Modern media organizations filter the truths of the world, a behavior that has a significant impact on their audience. The way we absorb news depends on the way it’s delivered. Emphasizing equity and integrity in the media February and beyond

The study, “A Dangerous Distortion of our Families,” by Travis L. Dixon, Ph.D from the University of Illinois, looked into media coverage from local and national media outlets and found they often warped the reality of Black families to fit the narrative of the big screen.

“Blacks represent 37 percent of criminals shown in the news, but constitute 26 percent of those arrested on criminal charges,” Dixon wrote. “In contrast, news media portray whites as criminals 28 percent of the time, when FBI crime reports show they make up 77 percent of crime suspects.”

The study, sponsored by The Washington Post, found that at best, media outlets promoted racially biased portrayals and myths that pathologize black families and idealize white families with respect to poverty and crime.

At worst, the study found that media outlets amplified those inaccurate depictions for political and financial gain.
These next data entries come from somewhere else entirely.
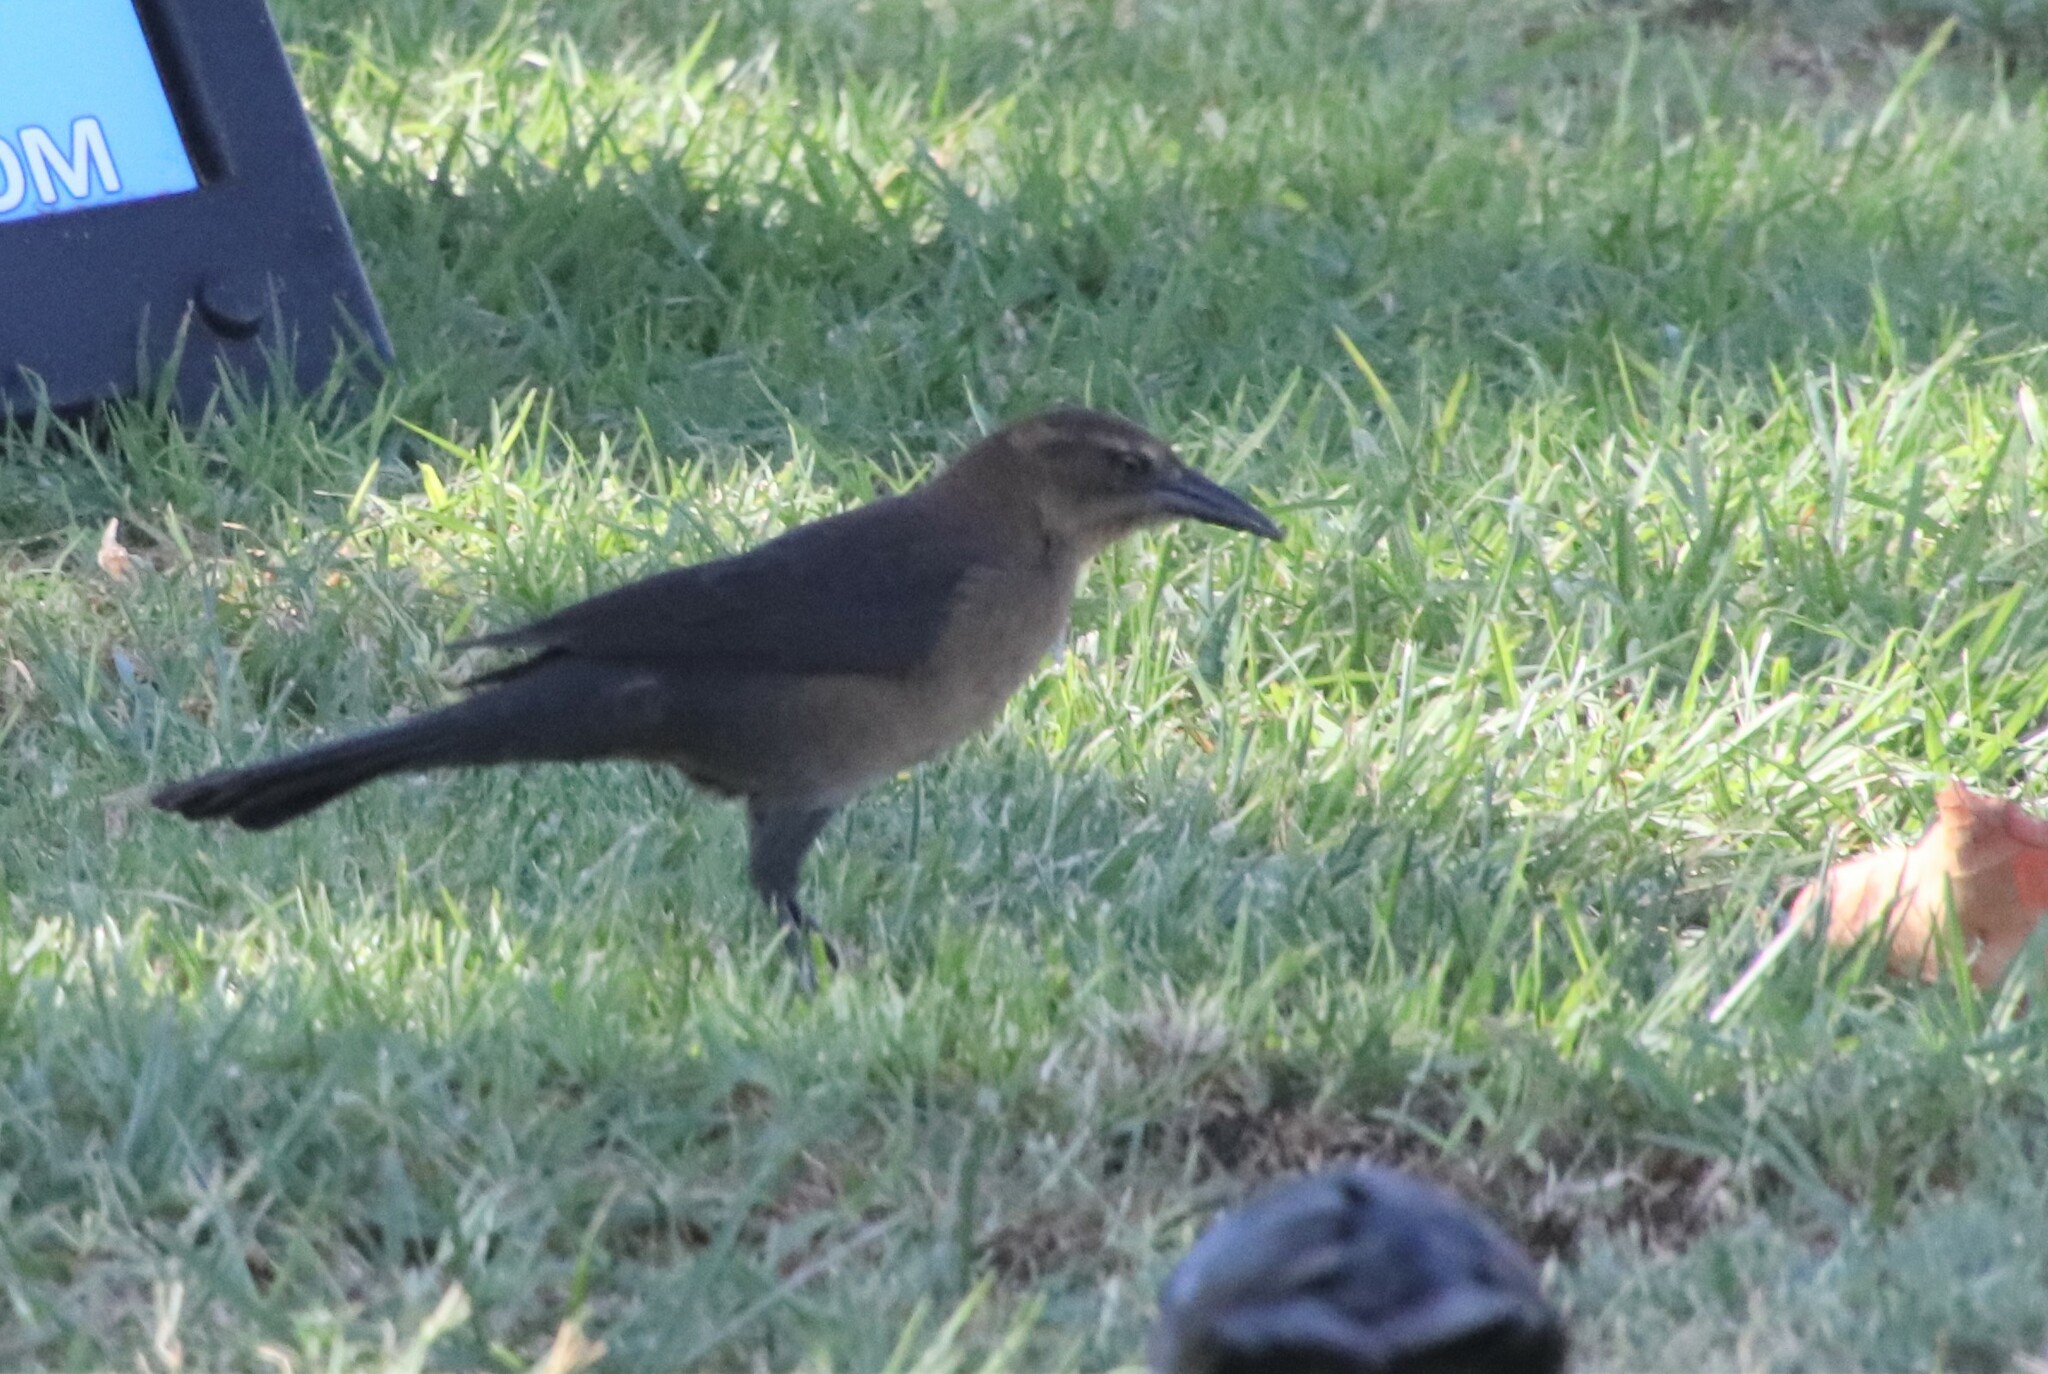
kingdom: Animalia
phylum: Chordata
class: Aves
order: Passeriformes
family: Icteridae
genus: Quiscalus
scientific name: Quiscalus mexicanus
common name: Great-tailed grackle
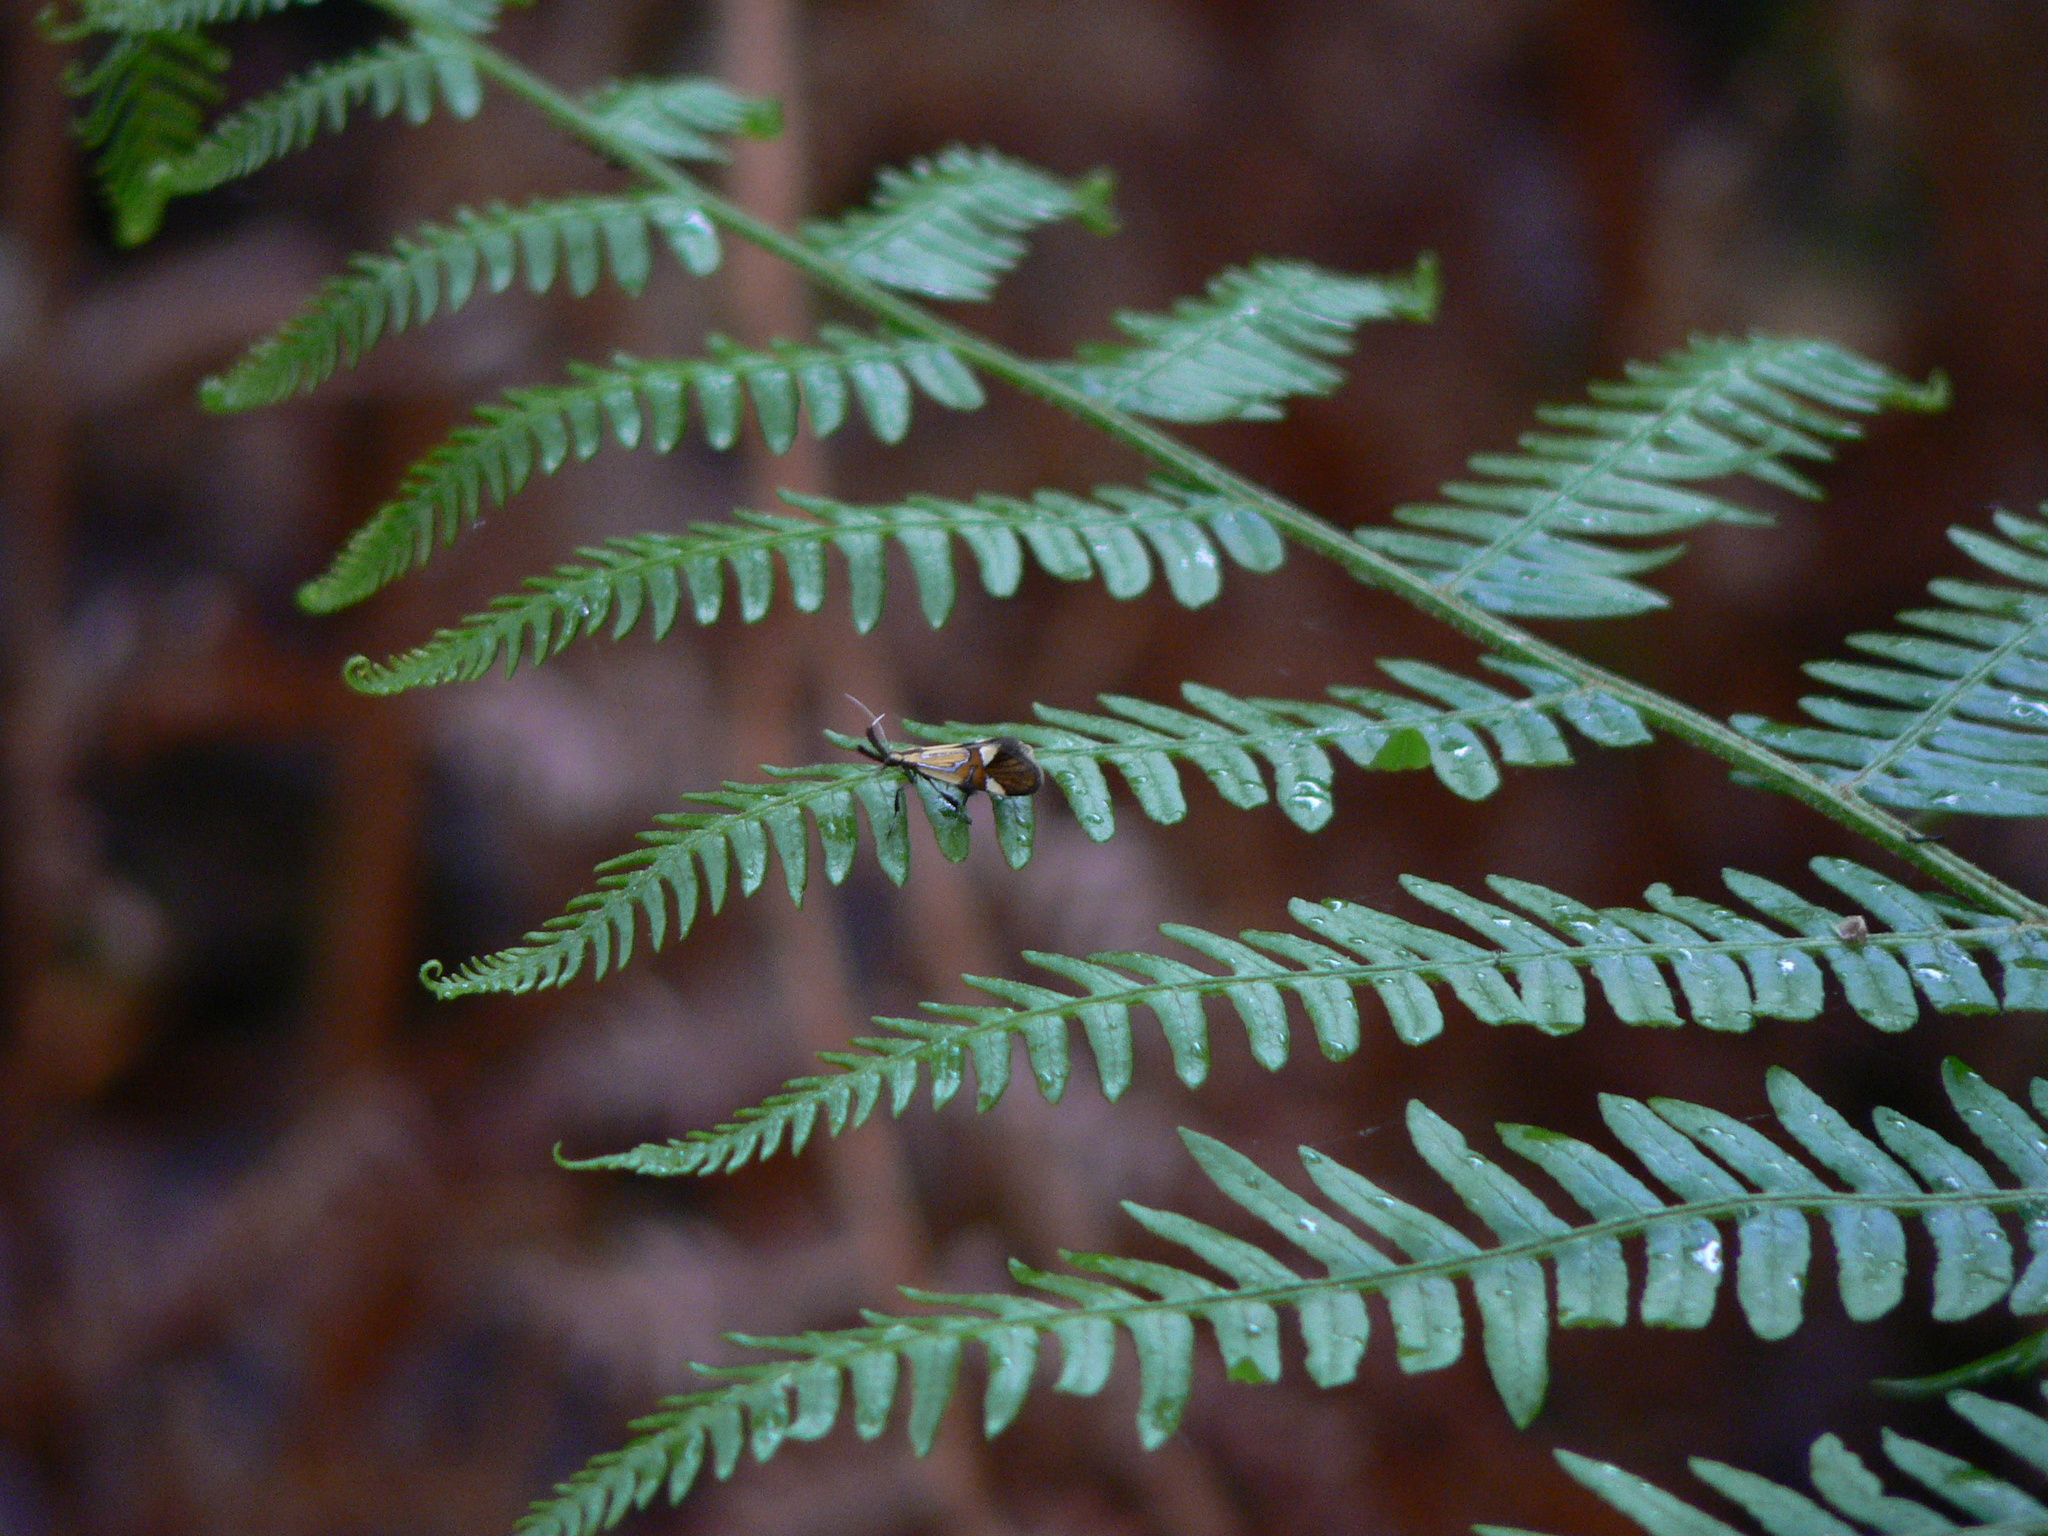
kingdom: Animalia
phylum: Arthropoda
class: Insecta
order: Lepidoptera
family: Oecophoridae
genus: Oecophora
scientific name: Oecophora Alabonia geoffrella
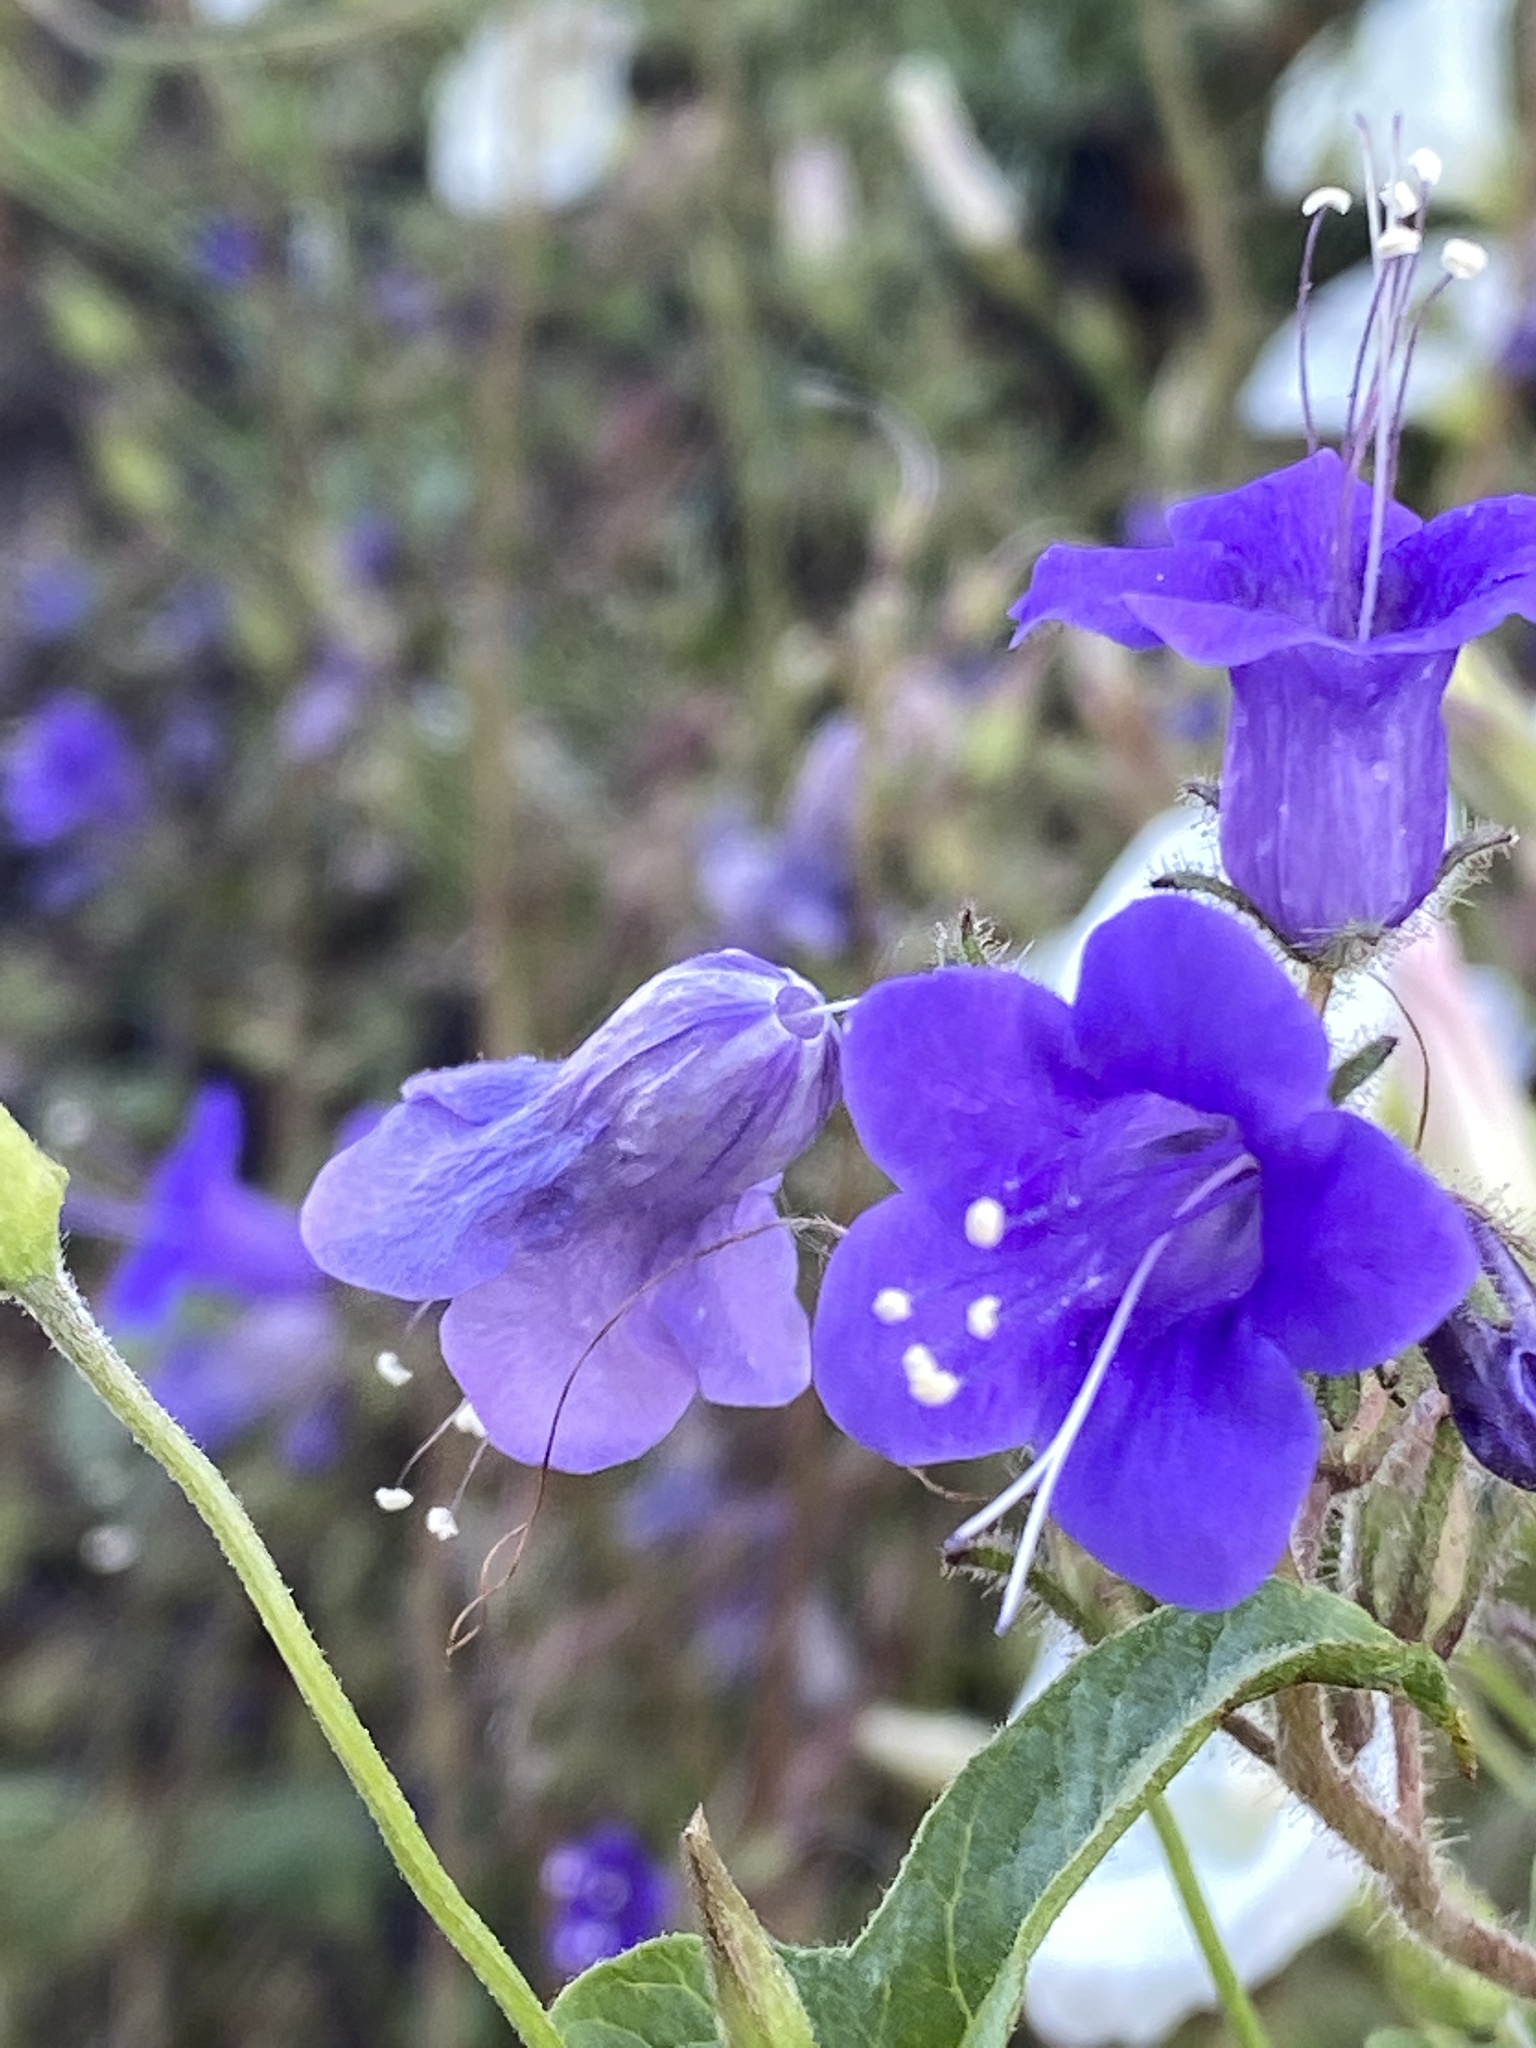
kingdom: Plantae
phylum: Tracheophyta
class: Magnoliopsida
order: Boraginales
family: Hydrophyllaceae
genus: Phacelia
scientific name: Phacelia minor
They said such reporting reinforces debunked narratives that justify police brutality or promote economic policies that hurt not just Black families, but all families.

Throughout February, throughout the year, into the next decade and into forever, we shall strive to accurately report on and represent the lives and achievements of the Black community at HSU. We commit ourselves to journalistic accuracy and integrity. We commit ourselves to the celebration of the liberation of our oppressed communities and we commit to support them on their path to self-realization.